Requirement>
Give the entries again exactly as they appear, but without the images.

Saved data entries
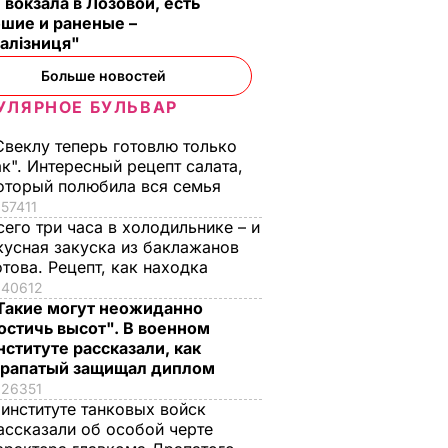
 вокзала в Лозовой, есть
шие и раненые –
залізниця"
Больше новостей
УЛЯРНОЕ БУЛЬВАР
Свеклу теперь готовлю только
ак". Интересный рецепт салата,
оторый полюбила вся семья
57411
сего три часа в холодильнике – и
кусная закуска из баклажанов
отова. Рецепт, как находка
40612
Такие могут неожиданно
остичь высот". В военном
нституте рассказали, как
рапатый защищал диплом
26351
 институте танковых войск
ассказали об особой черте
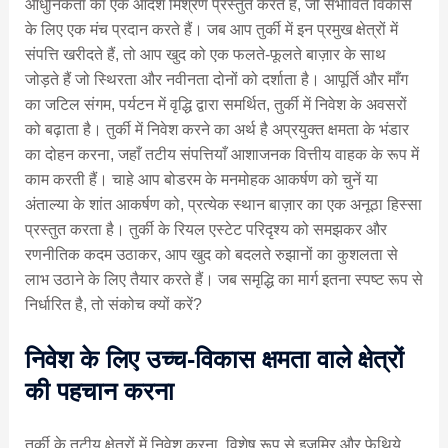
आधुनिकता का एक आदर्श मिश्रण प्रस्तुत करते हैं, जो संभावित विकास
के लिए एक मंच प्रदान करते हैं। जब आप तुर्की में इन प्रमुख क्षेत्रों में
संपत्ति खरीदते हैं, तो आप खुद को एक फलते-फूलते बाज़ार के साथ
जोड़ते हैं जो स्थिरता और नवीनता दोनों को दर्शाता है। आपूर्ति और माँग
का जटिल संगम, पर्यटन में वृद्धि द्वारा समर्थित, तुर्की में निवेश के अवसरों
को बढ़ाता है। तुर्की में निवेश करने का अर्थ है अप्रयुक्त क्षमता के भंडार
का दोहन करना, जहाँ तटीय संपत्तियाँ आशाजनक वित्तीय वाहक के रूप में
काम करती हैं। चाहे आप बोडरम के मनमोहक आकर्षण को चुनें या
अंताल्या के शांत आकर्षण को, प्रत्येक स्थान बाज़ार का एक अनूठा हिस्सा
प्रस्तुत करता है। तुर्की के रियल एस्टेट परिदृश्य को समझकर और
रणनीतिक कदम उठाकर, आप खुद को बदलते रुझानों का कुशलता से
लाभ उठाने के लिए तैयार करते हैं। जब समृद्धि का मार्ग इतना स्पष्ट रूप से
निर्धारित है, तो संकोच क्यों करें?
निवेश के लिए उच्च-विकास क्षमता वाले क्षेत्रों
की पहचान करना
तुर्की के तटीय क्षेत्रों में निवेश करना, विशेष रूप से इज़मिर और फेथिये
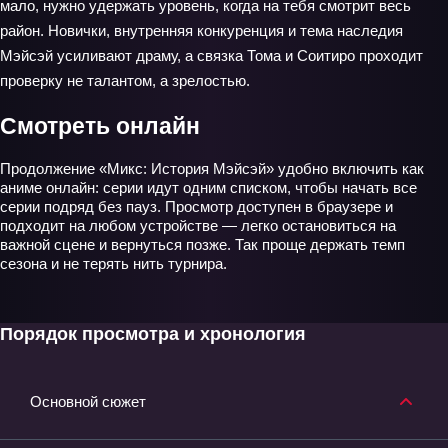
мало, нужно удержать уровень, когда на тебя смотрит весь
район. Новички, внутренняя конкуренция и тема наследия
Мэйсэй усиливают драму, а связка Тома и Соитиро проходит
проверку не талантом, а зрелостью.
Смотреть онлайн
Продолжение «Микс: История Мэйсэй» удобно включить как
аниме онлайн: серии идут одним списком, чтобы начать все
серии подряд без пауз. Просмотр доступен в браузере и
подходит на любом устройстве — легко остановиться на
важной сцене и вернуться позже. Так проще держать темп
сезона и не терять нить турнира.
Порядок просмотра и хронология
Основной сюжет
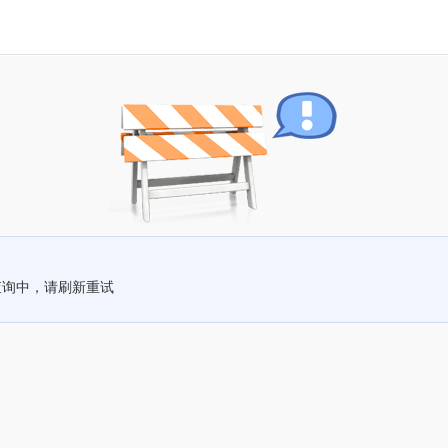
查询中，请刷新重试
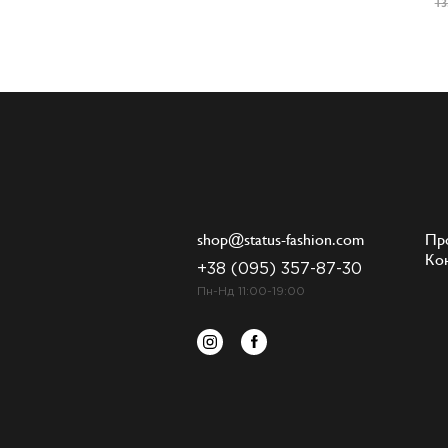
13
shop@status-fashion.com
Пр
Ко
+38 (095) 357-87-30
Пн-Нд 11:00-19:00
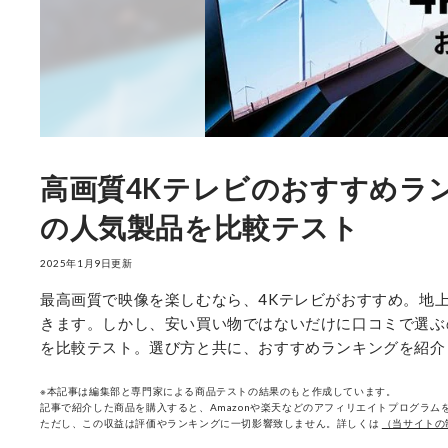
高画質4Kテレビのおすすめラ
の人気製品を比較テスト
2025年1月9日更新
最高画質で映像を楽しむなら、4Kテレビがおすすめ。地
きます。しかし、安い買い物ではないだけに口コミで選ぶ
を比較テスト。選び方と共に、おすすめランキングを紹介
※本記事は編集部と専門家による商品テストの結果のもと作成しています。
記事で紹介した商品を購入すると、Amazonや楽天などのアフィリエイトプログラムを
ただし、この収益は評価やランキングに一切影響致しません。詳しくは
（当サイトの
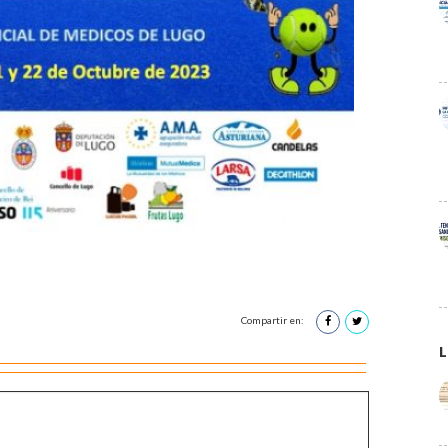
Compartir en:
L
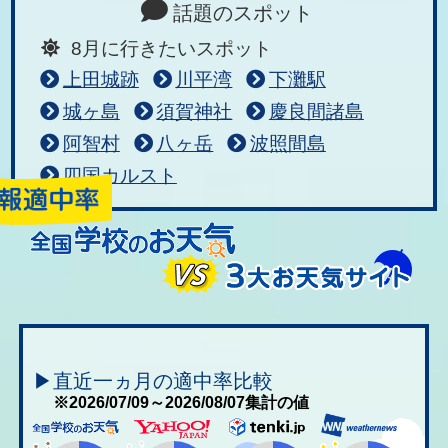
話題のスポット
8月に行きたいスポット
上田城跡
川平湾
下灘駅
城ヶ島
須賀神社
慶良間諸島
阿智村
八ヶ岳
波照間島
四国カルスト
▶直近一ヵ月の適中率比較
※2026/07/09～2026/08/07集計の値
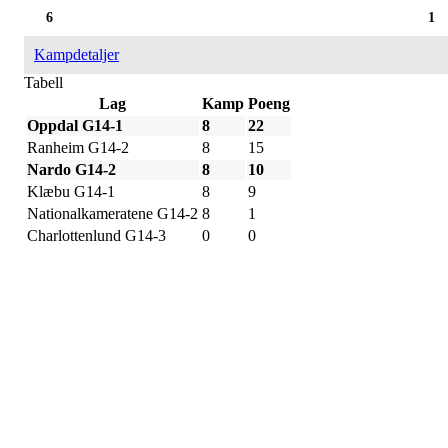
6
1
Kampdetaljer
Tabell
Lag
Kamp
Poeng
Oppdal G14-1
8
22
Ranheim G14-2
8
15
Nardo G14-2
8
10
Klæbu G14-1
8
9
Nationalkameratene G14-2
8
1
Charlottenlund G14-3
0
0
Påmelding/ mer info:
Hilde Elvine Risan (ambulerende miljøtjenester)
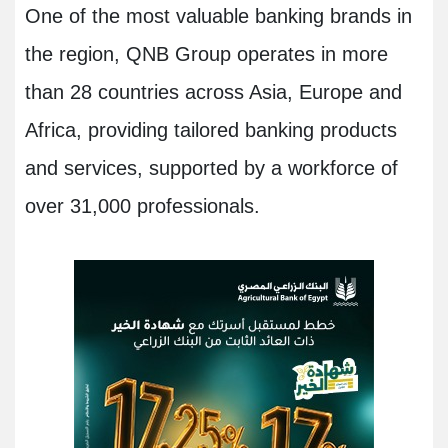
One of the most valuable banking brands in
the region, QNB Group operates in more
than 28 countries across Asia, Europe and
Africa, providing tailored banking products
and services, supported by a workforce of
over 31,000 professionals.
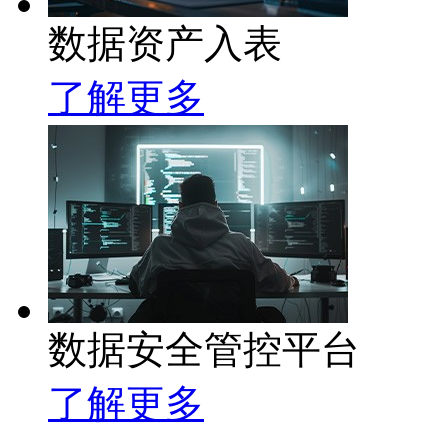
数据资产入表
了解更多
数据安全管控平台
了解更多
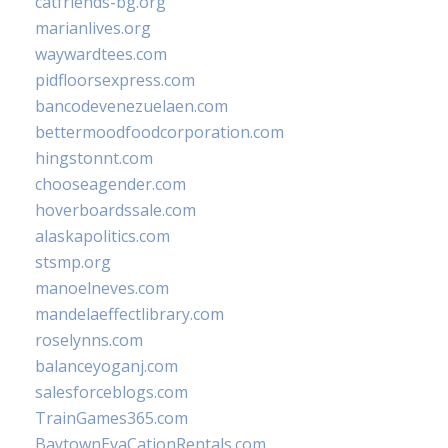
catfriends-bg.org
marianlives.org
waywardtees.com
pidfloorsexpress.com
bancodevenezuelaen.com
bettermoodfoodcorporation.com
hingstonnt.com
chooseagender.com
hoverboardssale.com
alaskapolitics.com
stsmp.org
manoelneves.com
mandelaeffectlibrary.com
roselynns.com
balanceyoganj.com
salesforceblogs.com
TrainGames365.com
BaytownEvaCationRentals.com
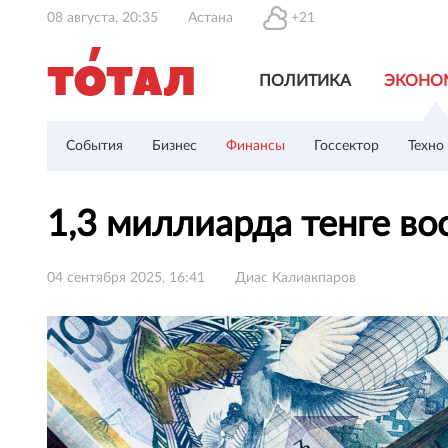
08 августа, 20:35
Астана
+21
ПОЛИТИКА
ЭКОНО
События
Бизнес
Финансы
Госсектор
Техно
1,3 миллиарда тенге в
04 сентября 2025, 16:41
Диас Калиакпаров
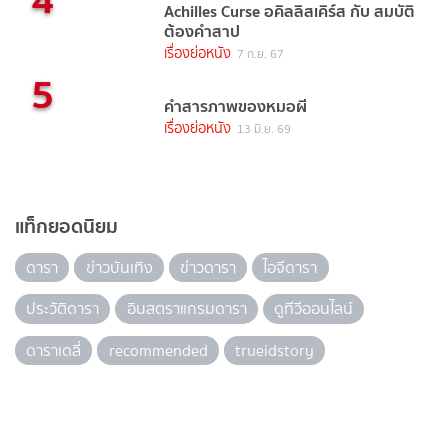
Achilles Curse อคิลลิสเคิร์ส กับ สมบัติ
ต้องคำสาป
เรื่องย่อหนัง
7 ก.ย. 67
5
คำสารภาพของหมอผี
เรื่องย่อหนัง
13 มิ.ย. 69
แท็กยอดนิยม
ดารา
ข่าวบันเทิง
ข่าวดารา
ไอจีดารา
ประวัติดารา
อินสตราแกรมดารา
ดูทีวีออนไลน์
ดาราเดลี่
recommended
trueidstory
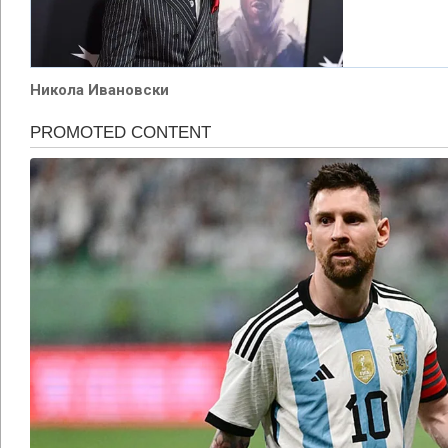
Никола Ивановски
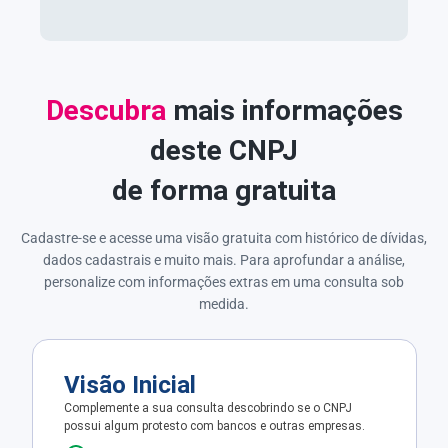
Descubra
mais informações
deste CNPJ
de forma gratuita
Cadastre-se e acesse uma visão gratuita com histórico de dívidas,
dados cadastrais e muito mais. Para aprofundar a análise,
personalize com informações extras em uma consulta sob
medida.
Visão Inicial
Complemente a sua consulta descobrindo se o CNPJ
possui algum protesto com bancos e outras empresas.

Exercise result>
 вокзала в Лозовой, есть
шие и раненые –
залізниця"
Больше новостей
УЛЯРНОЕ БУЛЬВАР
Свеклу теперь готовлю только
ак". Интересный рецепт салата,
оторый полюбила вся семья
57411
сего три часа в холодильнике – и
кусная закуска из баклажанов
отова. Рецепт, как находка
40612
Такие могут неожиданно
остичь высот". В военном
нституте рассказали, как
рапатый защищал диплом
26351
 институте танковых войск
ассказали об особой черте
आधुनिकता का एक आदर्श मिश्रण प्रस्तुत करते हैं, जो संभावित विकास
के लिए एक मंच प्रदान करते हैं। जब आप तुर्की में इन प्रमुख क्षेत्रों में
संपत्ति खरीदते हैं, तो आप खुद को एक फलते-फूलते बाज़ार के साथ
जोड़ते हैं जो स्थिरता और नवीनता दोनों को दर्शाता है। आपूर्ति और माँग
का जटिल संगम, पर्यटन में वृद्धि द्वारा समर्थित, तुर्की में निवेश के अवसरों
को बढ़ाता है। तुर्की में निवेश करने का अर्थ है अप्रयुक्त क्षमता के भंडार
का दोहन करना, जहाँ तटीय संपत्तियाँ आशाजनक वित्तीय वाहक के रूप में
काम करती हैं। चाहे आप बोडरम के मनमोहक आकर्षण को चुनें या
अंताल्या के शांत आकर्षण को, प्रत्येक स्थान बाज़ार का एक अनूठा हिस्सा
प्रस्तुत करता है। तुर्की के रियल एस्टेट परिदृश्य को समझकर और
रणनीतिक कदम उठाकर, आप खुद को बदलते रुझानों का कुशलता से
लाभ उठाने के लिए तैयार करते हैं। जब समृद्धि का मार्ग इतना स्पष्ट रूप से
निर्धारित है, तो संकोच क्यों करें?
निवेश के लिए उच्च-विकास क्षमता वाले क्षेत्रों
की पहचान करना
तुर्की के तटीय क्षेत्रों में निवेश करना, विशेष रूप से इज़मिर और फेथिये
мало, нужно удержать уровень, когда на тебя смотрит весь
район. Новички, внутренняя конкуренция и тема наследия
Мэйсэй усиливают драму, а связка Тома и Соитиро проходит
проверку не талантом, а зрелостью.
Смотреть онлайн
Продолжение «Микс: История Мэйсэй» удобно включить как
аниме онлайн: серии идут одним списком, чтобы начать все
серии подряд без пауз. Просмотр доступен в браузере и
подходит на любом устройстве — легко остановиться на
важной сцене и вернуться позже. Так проще держать темп
сезона и не терять нить турнира.
Порядок просмотра и хронология
Основной сюжет
查询中，请刷新重试
13
shop@status-fashion.com
Пр
Ко
+38 (095) 357-87-30
Пн-Нд 11:00-19:00
高画質4Kテレビのおすすめラ
の人気製品を比較テスト
2025年1月9日更新
最高画質で映像を楽しむなら、4Kテレビがおすすめ。地
きます。しかし、安い買い物ではないだけに口コミで選ぶ
を比較テスト。選び方と共に、おすすめランキングを紹介
※本記事は編集部と専門家による商品テストの結果のもと作成しています。
記事で紹介した商品を購入すると、Amazonや楽天などのアフィリエイトプログラムを
ただし、この収益は評価やランキングに一切影響致しません。詳しくは
（当サイトの
Compartir en:
L
話題のスポット
8月に行きたいスポット
上田城跡
川平湾
下灘駅
城ヶ島
須賀神社
慶良間諸島
阿智村
八ヶ岳
波照間島
四国カルスト
▶直近一ヵ月の適中率比較
※2026/07/09～2026/08/07集計の値
6
1
Kampdetaljer
Tabell
Lag
Kamp
Poeng
Oppdal G14-1
8
22
Ranheim G14-2
8
15
Nardo G14-2
8
10
Klæbu G14-1
8
9
Nationalkameratene G14-2
8
1
Charlottenlund G14-3
0
0
Påmelding/ mer info:
Hilde Elvine Risan (ambulerende miljøtjenester)
One of the most valuable banking brands in
the region, QNB Group operates in more
than 28 countries across Asia, Europe and
Africa, providing tailored banking products
and services, supported by a workforce of
over 31,000 professionals.
数据资产入表
了解更多
数据安全管控平台
了解更多
catfriends-bg.org
marianlives.org
waywardtees.com
pidfloorsexpress.com
bancodevenezuelaen.com
bettermoodfoodcorporation.com
hingstonnt.com
chooseagender.com
hoverboardssale.com
alaskapolitics.com
stsmp.org
manoelneves.com
mandelaeffectlibrary.com
roselynns.com
balanceyoganj.com
salesforceblogs.com
TrainGames365.com
BaytownEvaCationRentals.com
08 августа, 20:35
Астана
+21
ПОЛИТИКА
ЭКОНО
События
Бизнес
Финансы
Госсектор
Техно
1,3 миллиарда тенге в
04 сентября 2025, 16:41
Диас Калиакпаров
Achilles Curse อคิลลิสเคิร์ส กับ สมบัติ
ต้องคำสาป
เรื่องย่อหนัง
7 ก.ย. 67
5
คำสารภาพของหมอผี
เรื่องย่อหนัง
13 มิ.ย. 69
แท็กยอดนิยม
ดารา
ข่าวบันเทิง
ข่าวดารา
ไอจีดารา
ประวัติดารา
อินสตราแกรมดารา
ดูทีวีออนไลน์
ดาราเดลี่
recommended
trueidstory
Никола Ивановски
Descubra
mais informações
deste CNPJ
de forma gratuita
Cadastre-se e acesse uma visão gratuita com histórico de dívidas,
dados cadastrais e muito mais. Para aprofundar a análise,
personalize com informações extras em uma consulta sob
medida.
Visão Inicial
Complemente a sua consulta descobrindo se o CNPJ
possui algum protesto com bancos e outras empresas.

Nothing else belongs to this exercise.